Following its introduction in 2004, DIA has become a new strategy for systemically analyzing complex protein mixtures [91] . Unlike DDA, in DIA all ions present in a certain range of the m/z window are co-fragmented and collectively analyzed ( Figure 1B) . The DIA approach makes it possible to expand the profiles of proteomes and accurately quantify targeted proteins. This method can result in better experimental reproducibility than DDA methods [60, [92] [93] [94] . DIA has the merits of both DDA and targeted approaches (selected reaction monitoring [SRM]/MRM and PRM). Therefore, it has become a popular technology in proteomics research [95] . However, it is still unable to overcome the depth of proteome coverage in DDA and the accuracy of MRM or PRM in measuring very low-abundance proteins (Table 3) . High-resolution MS/MS acquisition at fast scan speeds is required for DIA-MS experiments. The most widely used hybrid instruments, QExactive and QE plus, are believed to have sufficient performance for DIA analysis. Although DIA is an extremely powerful method, it is more complex than DDA because of the difficulties of MS/MS spectral data analysis. Previously used peptide identification algorithms are not appropriate for DIA because of the complexity of the MS/MS spectrum of DIA [58, 81] . In order to deconvolute complex spectra, spectral libraries are essential as reference databases. In general, spectral libraries contain intensity and peak information of non-canonical fragment ions generated by multiple DDA analyses of target samples [59] . Unfortunately, standardized pipelines have not yet been established [58, 64] . The contents necessary for the practical application of DIA have been described in more detail in recent review papers [94, 96] .
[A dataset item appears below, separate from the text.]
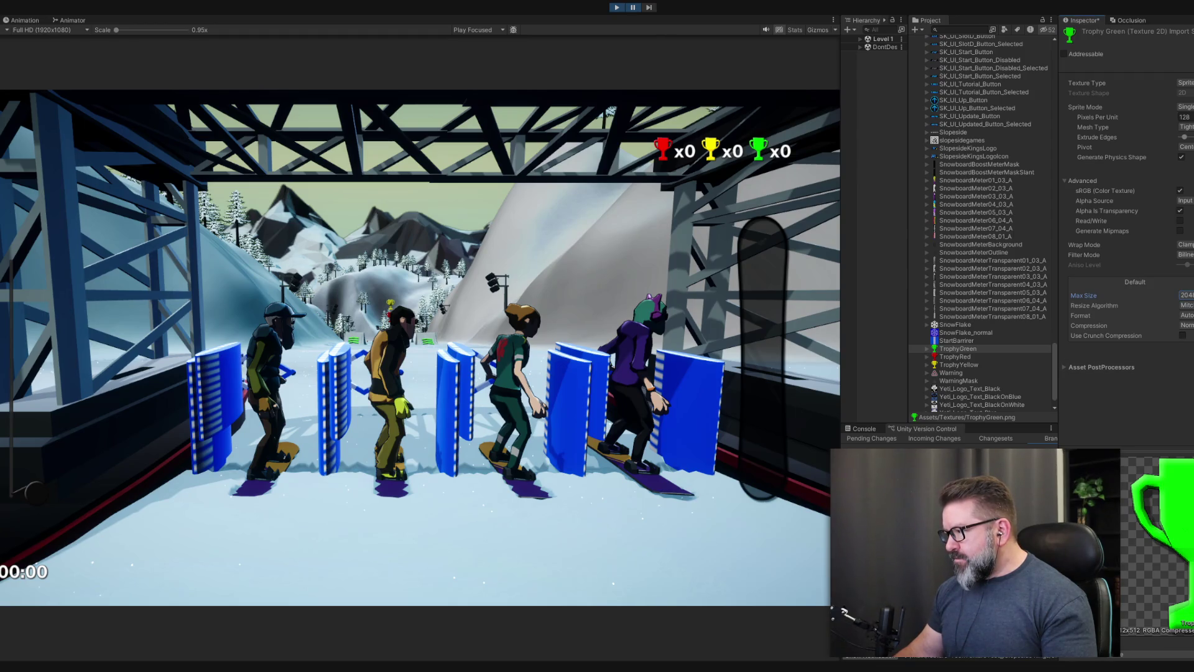
{"action": "left_click", "coordinate": [650, 9]}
Roux-Dalvai and colleagues conducted urine proteomics using DIA analysis and machine learning to identify pathogens in the urinary tract. In the first step, spectral libraries containing 31,096 peptides from 15 pathogen colonies were obtained. Then, the authors prepared 12 artificial urine sample replicates spiked with 15 bacterial species to verify the spectral library. As a result, 4319 peptides were obtained as detected spectra. To select informative features among them, machine learning was used to identify peptide signatures; 82 peptides were selected. Further validation of the selected peptides was conducted using PRM. They successfully predicted the predominant bacteria in clinical samples (n = 27) [33] . DIA has been applied for the proteome analysis of infectious diseases by targeting host proteins; it has also been applied for the rapid diagnosis of identified pathogens [97] .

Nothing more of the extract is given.